While it is not proper to celebrate a public beating, or a private one for that matter, there was loud support on social media for a Baltimore mother who, upon witnessing her son standing amid protesters wearing a black ski mask and holding a rock in his hand, decided to knock some sense into his head. Literally.
Toya Graham’s 16-year-old son was on the fringes of the violent demonstrations that began after the funeral of Freddie Gray, who was fatally injured while in police custody. Taking matters into her own hands, she slapped the teen several times in full view of the cameras – not caring about anything other than getting him away from the mayhem. Graham later told CBS News that she was trying to protect her only son and prevent him from becoming the next Freddie Gray.
Without condoning her methods, given the attention to recent deaths of black men at the hands of police across the country it is easy to understand the mother’s concern. We hope Graham and her son later talked about what happened and why. And then hugged it out.

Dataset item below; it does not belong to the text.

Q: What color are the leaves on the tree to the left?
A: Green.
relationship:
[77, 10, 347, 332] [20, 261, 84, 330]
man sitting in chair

At best it’s a case of voting against your own interests. At worst it’s political hypocrisy.
Rep. Randy Boehning, a North Dakota state lawmaker, voted against extending legal protections to gays and lesbians. Now the Fargo Republican has been called out for sending a graphic image of himself to another user of a gay dating website. Boehning later told the Forum newspaper that he is gay and “that’s what gay guys do on gay sites, don’t they?”
The political takeaway: Don’t send graphic images of yourself to anyone. Ever.
A lot of companies have an “employee of the month” program. Grocer Frank Budwey deserves an “owner of the year” award.
As reported in The News, Budwey announced the opportunity of a lifetime to his 33 very lucky full-time employees.
After soul-searching about the company’s future, Budwey, 66, decided to make his employees the owners. Each of his employees, who range in age from 21 to 62, will get a piece of the company pie, some larger than others but a good helping for all. Budwey will retain the majority of the shares and employees will split the company’s profits in proportion to the amount of stock they hold. When he retires in 10 years, his shares will go to employees who take on leadership positions.
Budwey’s action is all the more noteworthy in light of today’s economic climate, where income for workers has stagnated while it soars for company owners and top executives. As one industry expert said, “Frank Budwey should be on the retail equivalent of Mount Rushmore for this.”